Compared to standalone database services like PlanetScale or Supabase, D1’s advantage is zero configuration — already inside the Cloudflare ecosystem, just set up the binding and you’re done, no connection strings or credentials to manage.


Vector Search: Cloudflare Vectorize

Vectorize is Cloudflare’s vector database, used to store text embeddings (semantic vectors).

The plan for this site is to use it for RAG search: user submits a question → question is converted to an embedding → Vectorize finds the closest matching article passages → passages are handed to AI to generate an answer. The feature isn’t live yet, but the index and bindings are already configured.

Vectorize is a managed service — no need to maintain your own vector database (like Pinecone or a self-hosted Qdrant), which saves a lot of operational overhead for a personal project.


AI Inference: Cloudflare Workers AI

Workers AI lets you run AI models directly on Cloudflare without calling external APIs like OpenAI or Anthropic.

Available models cover embeddings (@cf/baai/bge-base-en-v1.5), text generation (Llama, Mistral families), image generation (Stable Diffusion), and more. For this site, the primary uses are converting article content into embeddings for storage in Vectorize and handling AI Q&A later.

Compared to external API calls, Workers AI offers lower latency (everything within the Cloudflare network), transparent pricing, and no API key management. The trade-off is fewer available models than OpenAI and a capability gap on complex tasks.


Object Storage: Cloudflare R2

R2 is Cloudflare’s object storage — S3-compatible API, used for images and other static assets.

The critical difference from S3 is no egress fees.
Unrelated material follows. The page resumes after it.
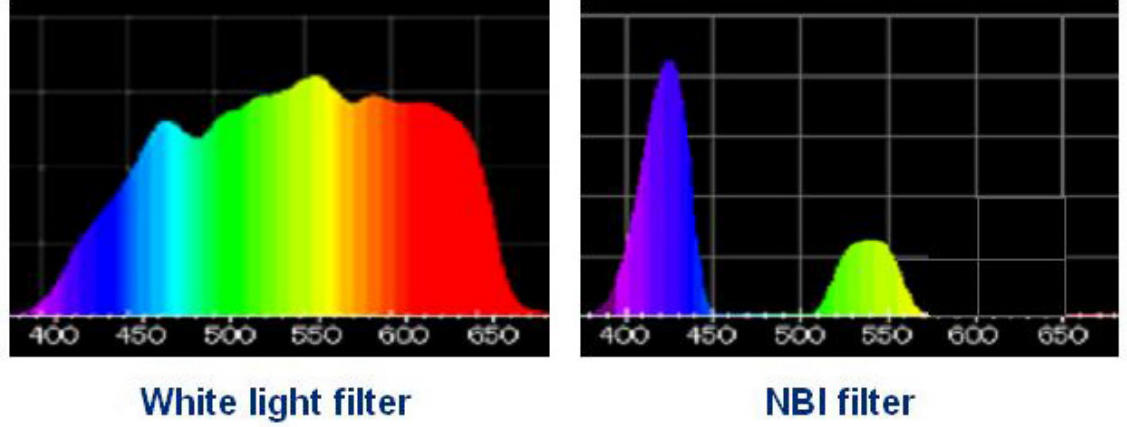
FIGURE 1. Reproduction of the radiance of the spectrum obtained when using the broadband (white light) interference filter in the range 400 to 650 nm, or the narrowband (NBI light) interference filter, with 2 distinct peaks, blue at 415 nm and green at 540 nm. Note the higher radiance of the blue band. (courtesy of Olympus Corporation, Japan).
S3 charges per GB of outbound traffic; R2 doesn’t. For an image-heavy content site with frequent reads, this difference compounds into a significant cost gap over time.
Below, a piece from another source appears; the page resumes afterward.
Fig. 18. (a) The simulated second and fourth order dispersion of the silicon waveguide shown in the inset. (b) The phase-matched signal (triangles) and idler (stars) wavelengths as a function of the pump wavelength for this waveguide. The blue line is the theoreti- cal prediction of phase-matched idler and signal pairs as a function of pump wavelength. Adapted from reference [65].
Session Management: Cloudflare KV

KV is Cloudflare’s distributed key-value store — extremely low read latency, ideal for small data that needs fast access.

Workers are stateless; each request runs in an isolated execution environment. When you need to persist state across requests (like sessions), KV is the most straightforward option. Writes propagate to global nodes within seconds; reads are served from the nearest cache.


Package Management: pnpm

pnpm replaces npm, with a core difference: it uses hardlinks to share packages — all projects share the same package instances on disk rather than each project copying everything into its own node_modules. Significantly less disk usage and faster installs.


Overall Architecture

Markdown posts (.md)

       ├─ build time → Astro SSG → static HTML

       └─ sync script → Cloudflare D1

                         Vectorize (embeddings)

                         Workers AI (RAG Q&A)

Cloudflare Workers (Edge)
       ├── Static assets (article pages)
       ├── Dynamic API (search, Q&A)
       ├── R2 (images)
       └── KV (sessions)

The core principle of this architecture is static-first, dynamic on demand. Anything that can be handled at build time is handled upfront, with no runtime dependency. Edge Functions are used only where dynamic capability is genuinely needed.

The Cloudflare all-in-one approach keeps integration costs low — all services on one platform, configure the bindings and they can talk to each other, no cross-service auth or connection management. Free tier quotas are more than sufficient for a personal project. The downside is a smaller ecosystem than AWS or GCP; for more advanced architectural problems, documentation and community resources are comparatively limited.